───── Provided text
# Needing a few drivers



## Tealer (Apr 7, 2010)

Hello,
A neighbour gave me a laptop to clean up and reinstall XP. I was able to get most of the drivers sorted out but I'm left with two missing devices, "Unknown Device" and a PCI bridge thing.

The laptop is a Packard Bell EasyNote R1004. Unfortunately, Packard Bell are no longer offering drivers for that system (thanks Acer!) and I can't find what I'm looking for. I think the Unknown Device is the modem though.

Anybody able to help me with this?


----------



## makinu1der2 (Jan 1, 2008)

See the article below and it may help identify the device and find the drivers.

How to find drivers


----------



## Tealer (Apr 7, 2010)

Alright, got one left now:

*ACPI\MTC0007\4&3656B0&0*


----------



## BCCOMP (Jul 9, 2007)

Did you install the Scroll Bar driver (touch pad)?

Install it manually through the device manager


----------



## Tealer (Apr 7, 2010)

Looks like that might be it. I'll install it tomorrow.


----------



## BCCOMP (Jul 9, 2007)

Keep us posted


----------



## Tealer (Apr 7, 2010)

Installed the touchpad drivers, but it's not the Unknown Device.
Dunno what it is, I might just leave it for now and when I get the driver I can get it installed.


----------



## Cherish (Jun 13, 2010)

Hello My PCI device is Yellow with a question mark what should I do??
I have found that it is uninstalled I put os xp on my acer laptop apire 5601
using Intel and I have no sound. Please help!!


----------



## makinu1der2 (Jan 1, 2008)

@ Cherish

you should start a new thread with your problem.


----------



## BCCOMP (Jul 9, 2007)

Tealer
Can you pm me the model number and serial number of this laptop?

Bill


----------
──────────
───── Data extract
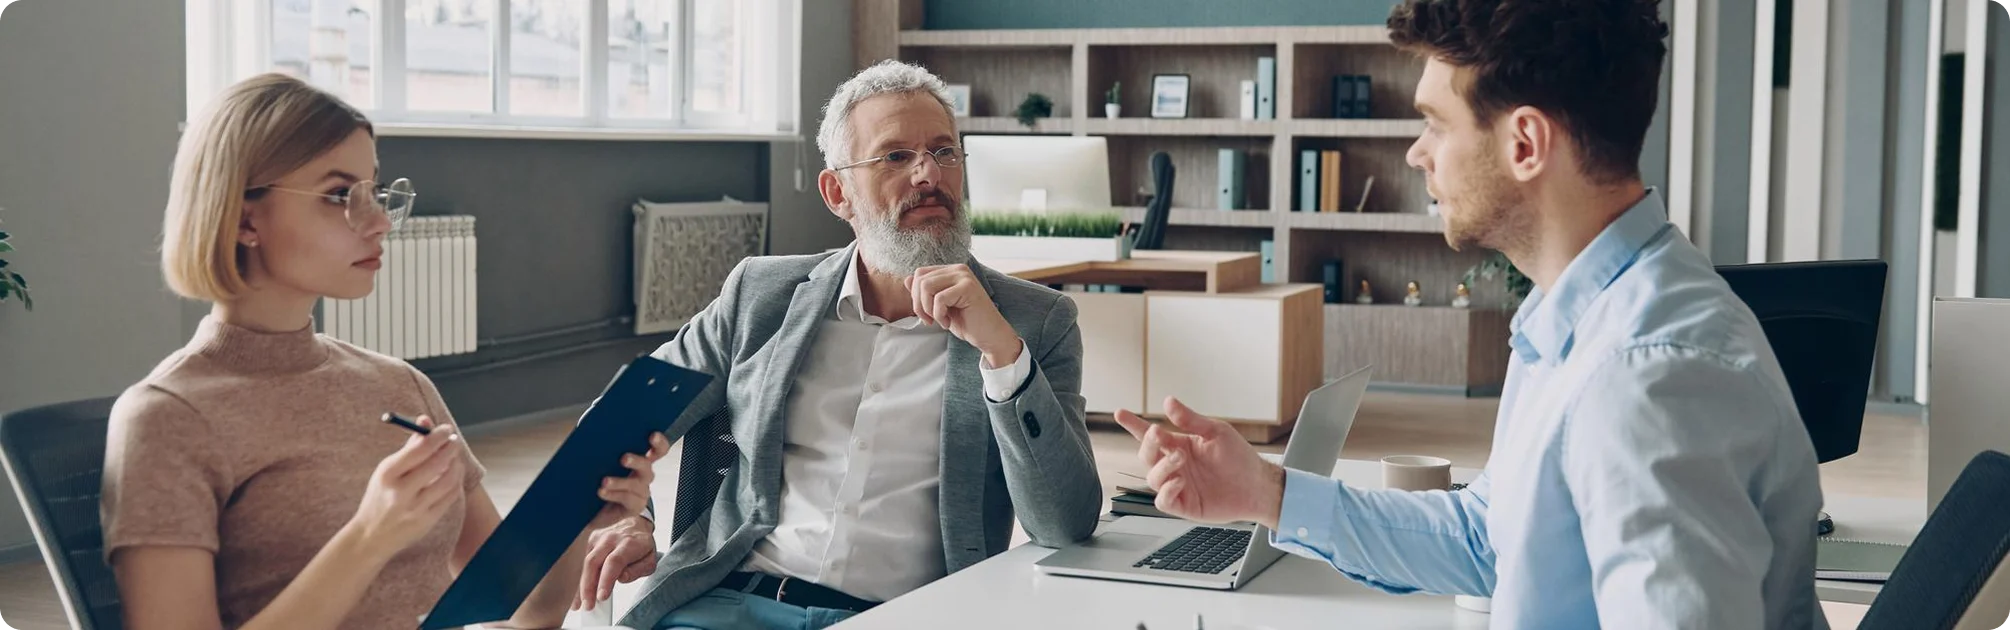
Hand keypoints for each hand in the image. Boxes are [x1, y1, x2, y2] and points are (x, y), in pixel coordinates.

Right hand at [345, 416, 464, 559]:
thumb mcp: (387, 471)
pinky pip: (450, 497)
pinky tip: (452, 477)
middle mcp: (401, 491)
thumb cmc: (381, 496)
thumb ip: (409, 447)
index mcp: (388, 474)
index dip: (437, 436)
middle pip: (437, 463)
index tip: (446, 429)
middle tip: (454, 442)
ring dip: (456, 465)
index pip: (420, 449)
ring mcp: (415, 508)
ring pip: (449, 480)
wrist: (371, 536)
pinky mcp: (427, 521)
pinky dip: (455, 483)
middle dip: (450, 448)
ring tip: (454, 459)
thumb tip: (426, 421)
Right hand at [573, 516, 657, 611]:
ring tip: (580, 604)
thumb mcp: (650, 560)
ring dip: (582, 585)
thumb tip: (622, 578)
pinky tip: (579, 594)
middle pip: (594, 562)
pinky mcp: (591, 541)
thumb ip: (637, 570)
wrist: (635, 524)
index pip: (614, 562)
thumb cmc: (642, 545)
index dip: (606, 580)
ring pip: (586, 563)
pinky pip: (584, 562)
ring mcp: (599, 538)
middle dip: (588, 586)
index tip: (601, 597)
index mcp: (629, 543)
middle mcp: (611, 539)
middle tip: (588, 605)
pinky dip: (581, 579)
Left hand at [586, 432, 668, 532]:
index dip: (659, 443)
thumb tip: (594, 432)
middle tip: (623, 458)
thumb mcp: (600, 463)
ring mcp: (640, 492)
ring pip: (636, 484)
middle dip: (637, 461)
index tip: (652, 436)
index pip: (657, 450)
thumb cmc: (595, 482)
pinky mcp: (634, 507)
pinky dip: (614, 494)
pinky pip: (628, 499)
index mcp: (639, 461)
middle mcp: (643, 476)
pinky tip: (601, 492)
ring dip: (620, 481)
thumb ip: (604, 450)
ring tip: (605, 480)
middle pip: (647, 466)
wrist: (589, 510)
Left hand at [905, 264, 1019, 365]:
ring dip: (928, 309)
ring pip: (926, 286)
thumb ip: (925, 293)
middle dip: (919, 304)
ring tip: (940, 320)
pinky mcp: (968, 287)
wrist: (989, 336)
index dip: (915, 296)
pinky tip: (948, 322)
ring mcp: (964, 276)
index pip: (920, 274)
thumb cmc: (967, 322)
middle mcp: (958, 269)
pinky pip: (939, 299)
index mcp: (951, 271)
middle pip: (920, 279)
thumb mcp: (939, 307)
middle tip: (930, 320)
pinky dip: (939, 315)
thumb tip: (907, 279)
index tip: (926, 314)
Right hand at [1114, 398, 1286, 528]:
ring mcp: (1178, 485)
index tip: (1120, 413)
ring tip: (1180, 458)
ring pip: (1153, 478)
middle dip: (1148, 444)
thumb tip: (1169, 402)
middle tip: (1158, 434)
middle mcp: (1175, 465)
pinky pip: (1163, 501)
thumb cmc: (1238, 457)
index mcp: (1179, 445)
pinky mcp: (1184, 505)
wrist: (1257, 484)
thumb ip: (1190, 420)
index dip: (1134, 425)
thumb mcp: (1216, 431)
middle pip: (1147, 455)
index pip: (1151, 435)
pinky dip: (1167, 491)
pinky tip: (1180, 481)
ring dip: (1162, 466)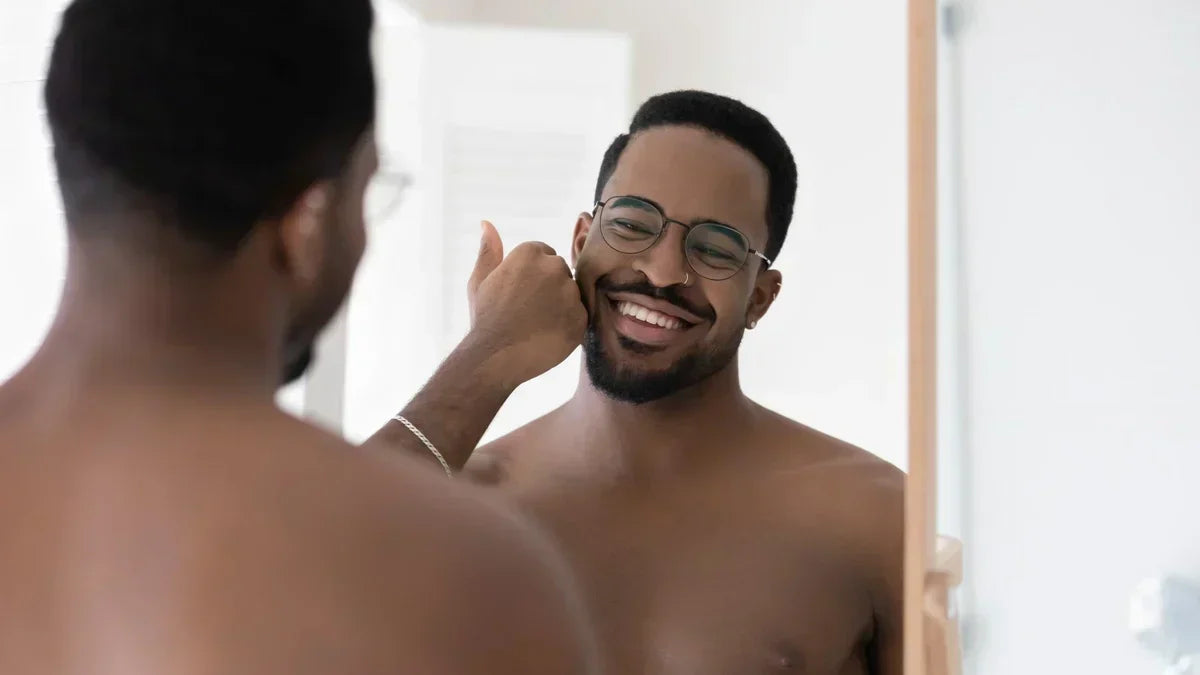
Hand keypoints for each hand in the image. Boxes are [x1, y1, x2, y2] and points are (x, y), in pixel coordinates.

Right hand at [466, 220, 586, 387]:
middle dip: (550, 287)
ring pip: (572, 294)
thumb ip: (489, 251)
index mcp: (529, 253)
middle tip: (530, 310)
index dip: (532, 275)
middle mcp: (553, 267)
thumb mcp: (480, 280)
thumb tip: (486, 224)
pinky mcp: (581, 317)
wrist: (494, 357)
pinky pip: (580, 315)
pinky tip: (548, 335)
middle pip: (560, 272)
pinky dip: (568, 324)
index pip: (544, 254)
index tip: (521, 293)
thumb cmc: (486, 319)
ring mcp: (570, 292)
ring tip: (538, 324)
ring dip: (561, 305)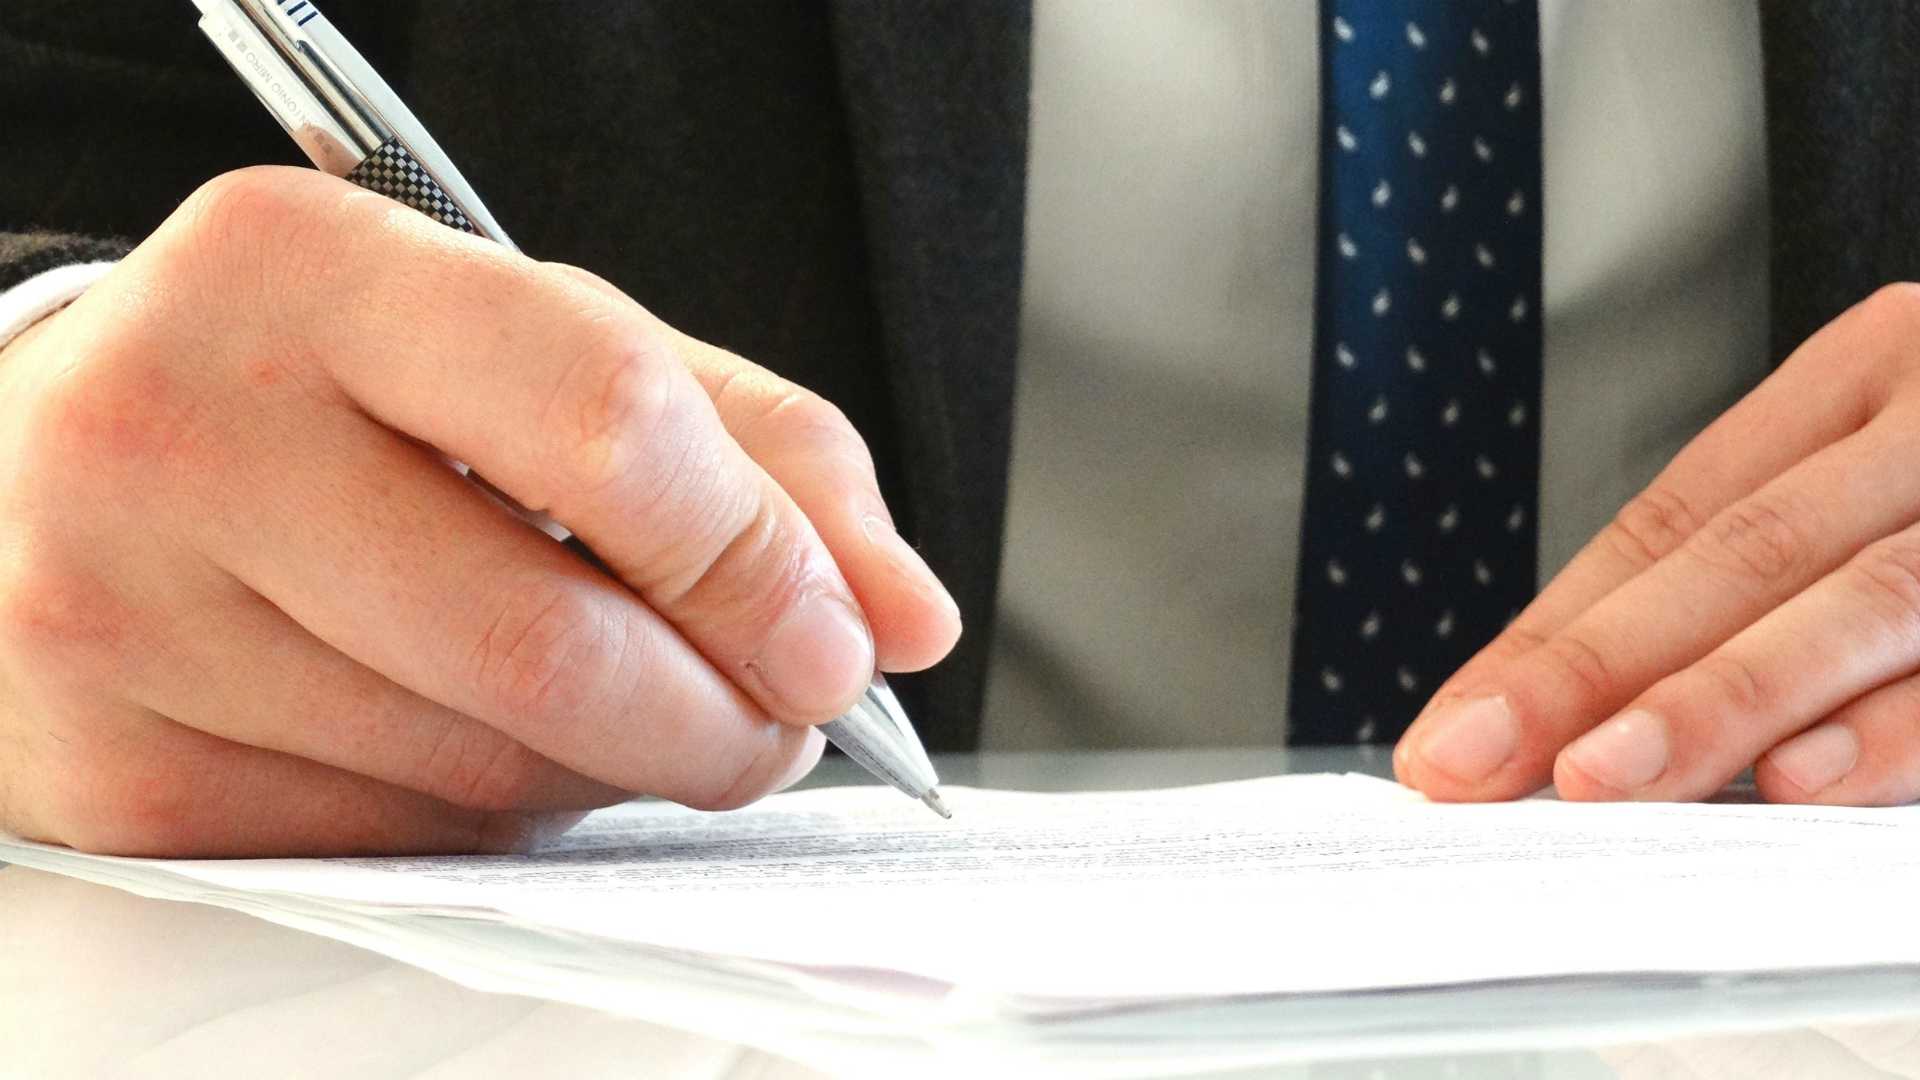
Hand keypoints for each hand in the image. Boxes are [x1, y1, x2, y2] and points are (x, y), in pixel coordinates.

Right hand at [0, 167, 959, 855]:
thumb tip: (903, 612)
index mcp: (307, 271)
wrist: (39, 466)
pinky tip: (487, 742)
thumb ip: (745, 449)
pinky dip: (502, 815)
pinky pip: (404, 845)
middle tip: (777, 719)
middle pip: (552, 642)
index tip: (845, 639)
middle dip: (723, 715)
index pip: (605, 423)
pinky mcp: (118, 775)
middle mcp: (181, 429)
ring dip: (619, 769)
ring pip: (487, 769)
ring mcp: (122, 615)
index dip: (761, 559)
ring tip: (628, 709)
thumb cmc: (326, 392)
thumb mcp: (536, 346)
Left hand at [1396, 284, 1919, 805]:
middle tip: (1478, 766)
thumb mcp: (1894, 470)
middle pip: (1741, 551)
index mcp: (1864, 375)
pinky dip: (1895, 732)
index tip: (1452, 733)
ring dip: (1719, 702)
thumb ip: (1772, 568)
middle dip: (1596, 671)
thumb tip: (1582, 717)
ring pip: (1858, 601)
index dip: (1554, 636)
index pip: (1673, 519)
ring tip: (1599, 779)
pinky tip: (1802, 783)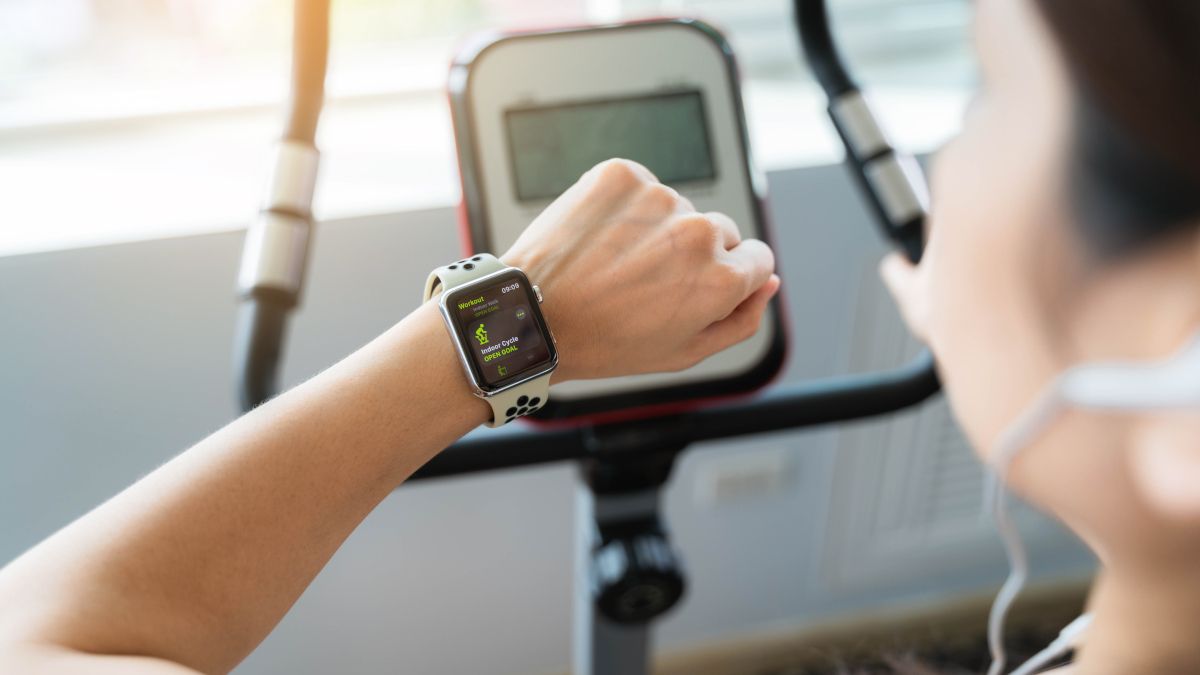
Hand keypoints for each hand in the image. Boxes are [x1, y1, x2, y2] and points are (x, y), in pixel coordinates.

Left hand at [502, 159, 779, 381]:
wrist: (532, 316)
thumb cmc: (604, 342)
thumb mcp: (684, 353)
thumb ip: (741, 319)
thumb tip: (768, 283)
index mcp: (722, 277)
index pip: (758, 258)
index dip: (729, 277)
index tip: (695, 286)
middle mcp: (698, 231)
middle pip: (719, 231)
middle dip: (692, 254)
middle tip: (645, 283)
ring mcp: (658, 198)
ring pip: (676, 209)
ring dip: (655, 229)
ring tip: (614, 264)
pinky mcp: (621, 175)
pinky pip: (640, 187)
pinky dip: (625, 207)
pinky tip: (600, 240)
──────────
Exercises:
[A] Summarize the driver thread in two sentences.
[B] In the driver thread, take the stretch from "The laptop is" through "the modem though." and switch "Packard Bell" to "Toshiba".
[C] List the usernames of everyone who posts in the driver thread.
The entries have nothing to do with the driver thread.

Task responses:
[A] While reinstalling XP on a neighbour's Packard Bell EasyNote R1004, a user couldn't find drivers for an "Unknown Device" and a PCI bridge, since Packard Bell no longer offers drivers for that system. The user installed the touchpad drivers another member suggested, but that didn't fix the Unknown Device, so the user thought about leaving it for now, and a member asked for the laptop's model and serial numbers by private message.

[B]
The laptop is a Toshiba EasyNote R1004. Unfortunately, Toshiba are no longer offering drivers for that system (thanks Acer!) and I can't find what I'm looking for. I think the Unknown Device is the modem though.

[C] Tealer, makinu1der2, BCCOMP, Cherish